Didion, qui était fière de l’héritage de son autonomie californienne, n’a jamais hésité à gagner de l’argent. Elle a testé le marché pour ses affaires lors de la campagne Kickstarter pour son documentaire de 2017 The Center Will Not Hold, réalisé par son neveu Griffin Dunne. Les offres comprenaient 350 USD pour que l’auteur lise une lettre de deux pages, 35 USD pour une liste manuscrite de ses 12 livres préférés, 50 USD pour une copie pdf de son livre de recettes et 2 500 USD pour une paire de lunettes de soleil de sa collection personnelle.
L’identité ténébreuse de Didion
Ayant passé une grande partie de ses décennies intermédiaires parmi les acteurs hollywoodiens, Didion était trop douée pour son jeu pour donner quoi que ce soit. Plus vous regardez l’écrivain de près, plus elle, comme les protagonistes rusés de ses romans, s’éloigne de la vue. C’est une astuce qu’elle a reconnue dans la préface de son premier recueil Slouching Towards Bethlehem : « Mon seul avantage en tant que journaliste est que je suis si petite physiquement, si discrète d’un tempérament… que les gens ont tendance à oublier que ma présence va à l’encontre de leur meilleur. intérêts ».
Avec l’aimable autorisation de Netflix
Dans un article des années 1970 pour Esquire, Didion se peint comme une écrivaine de 20 ans chez Vogue dans les années 1950 qui rêve de créer un centre commercial et de le gérer depuis son « bureau bleu pâle ».
Didion a abandonné ses rêves de centre commercial pour produire une marchandise plus commercialisable : sa propre personnalité littéraire, qui raconte les mondes américains qui se démêlent partout où elle se tourne. Dans son ouvrage le meilleur, bien que le moins lu, Démocratie, publié l’année de la vision dystopique du futur d’Orwell, elle apparaît comme le personnage de « Joan Didion » qui tient ensemble une carte impériale tardive d’un pays qui a tourné une impasse explosive.

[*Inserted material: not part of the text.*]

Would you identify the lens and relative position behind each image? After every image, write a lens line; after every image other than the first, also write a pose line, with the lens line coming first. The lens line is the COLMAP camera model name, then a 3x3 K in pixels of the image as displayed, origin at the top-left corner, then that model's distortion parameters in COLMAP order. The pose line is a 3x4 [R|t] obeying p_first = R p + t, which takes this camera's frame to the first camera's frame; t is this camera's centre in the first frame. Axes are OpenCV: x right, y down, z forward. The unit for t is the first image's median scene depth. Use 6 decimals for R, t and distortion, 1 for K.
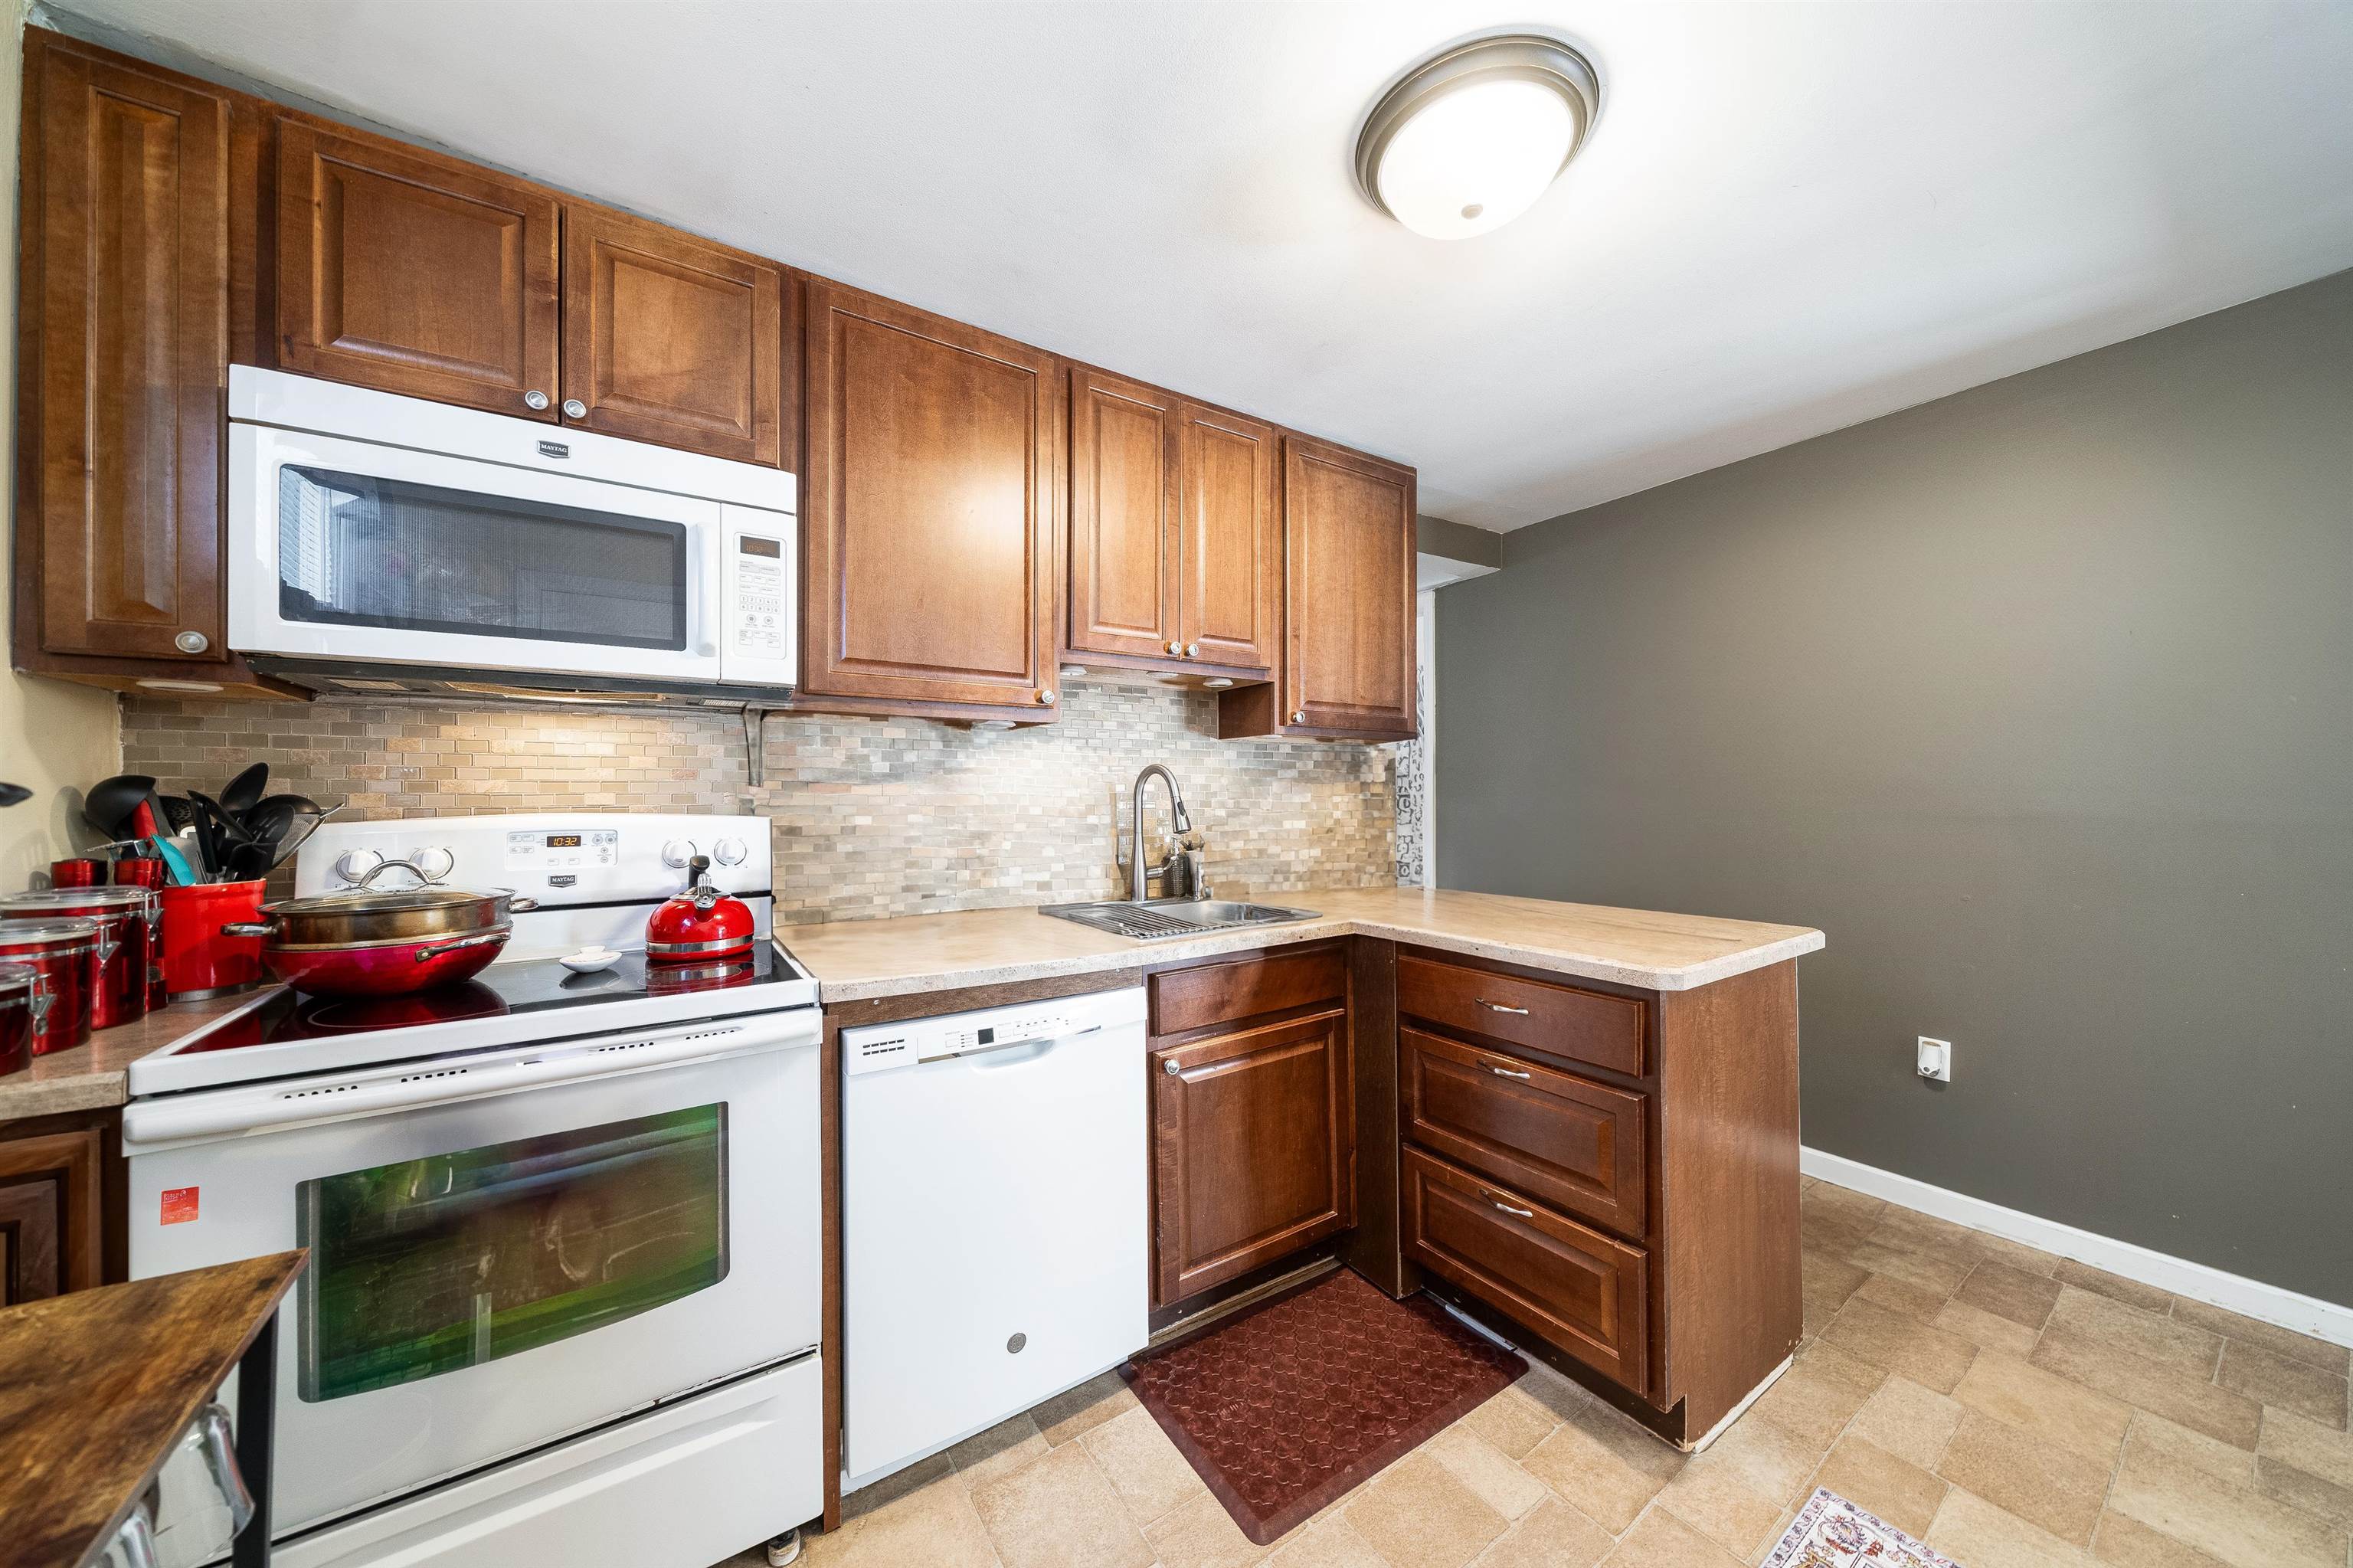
lens RADIAL K [[803.8, 0, 1169.0], [0, 803.8, 786.7], [0, 0, 1]] dist [-0.003616, -0.000123]
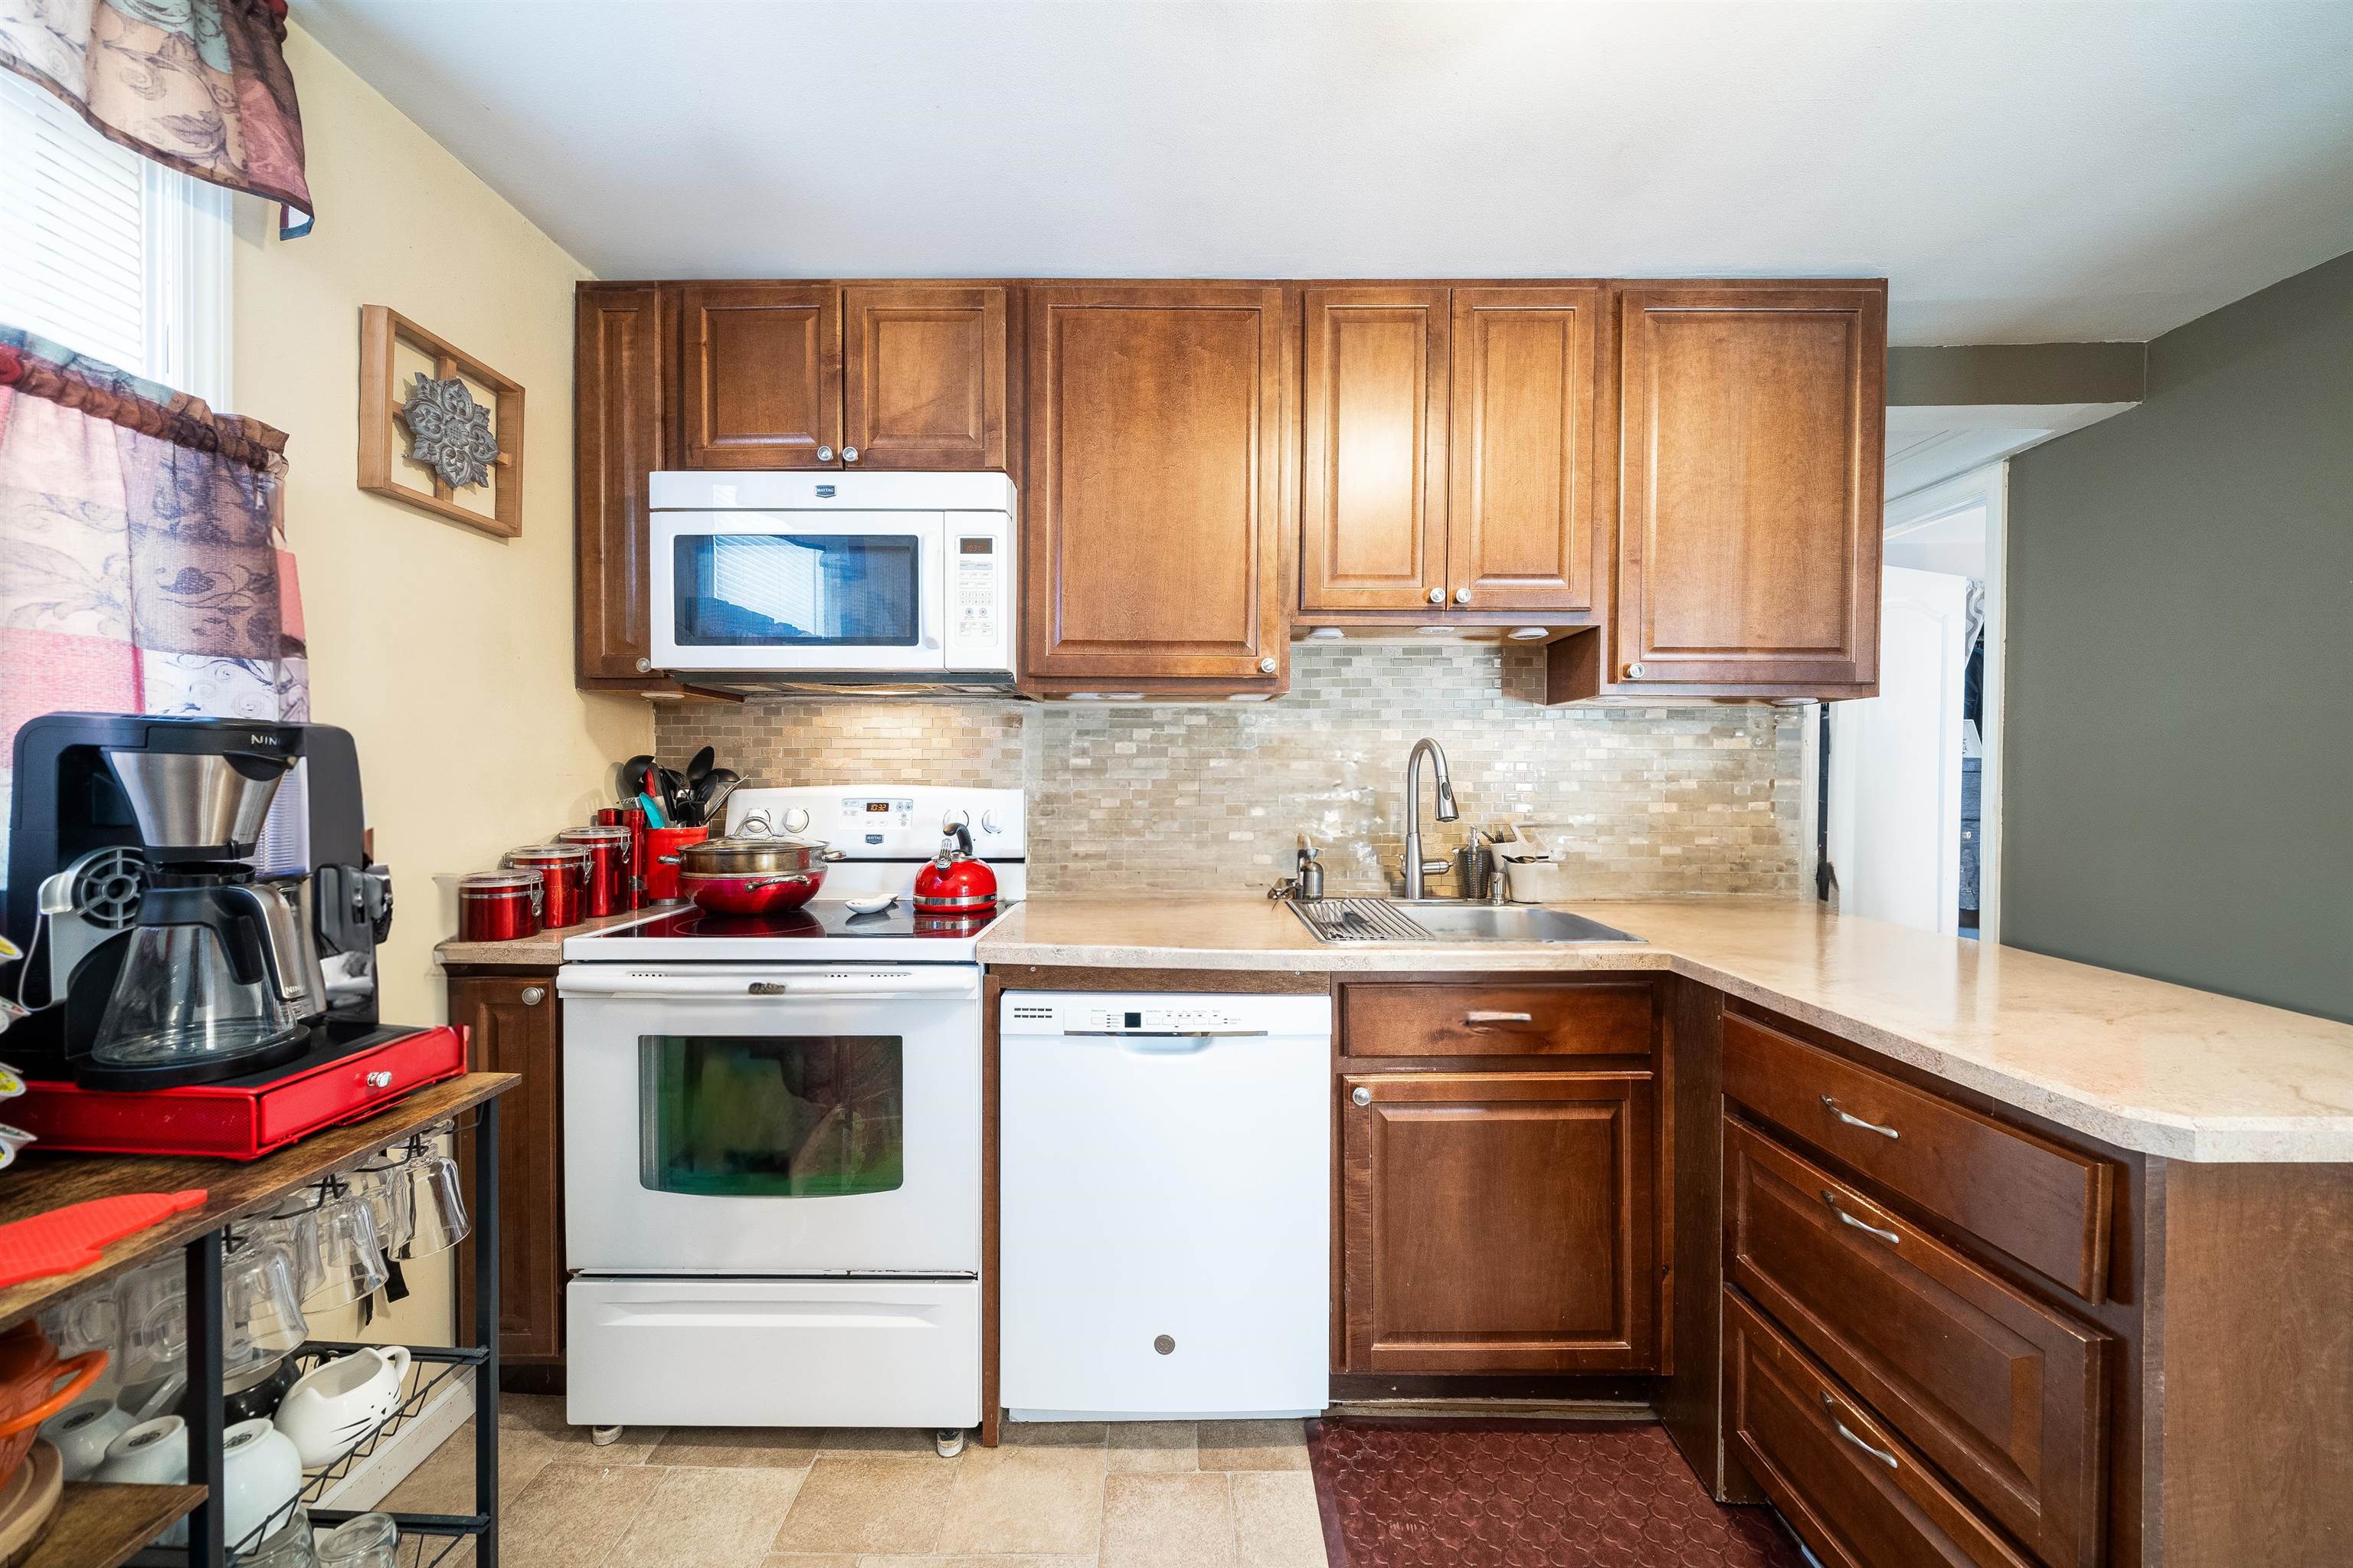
lens RADIAL K [[831.2, 0, 1168.6], [0, 831.2, 786.7], [0, 0, 1]] dist [-0.002415, -0.000153]
pose [[0.832876, 0.015380, -0.553246, 0.317961], [-0.002719, 0.999715, 0.023698, 0.004573], [0.553453, -0.018233, 0.832681, 0.172146]]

La plupart des jeunes écrivains en herbe ne pourront pas s’offrir les souvenirs de Didion qu’ils convoitent, mais dans la promesse du New York Times avant la vente aux enchères – que les fans peuvent « acquérir un morceau de son héritage » – le rêve d’écrire, et de la Californie, est offert à nouveau.
Jess Cotton, Leverhulme Early Career Fellow en anglais, Université de Cambridge
Cet article est republié de The Conversation sous une licence Creative Commons. Lire l’article d’origine.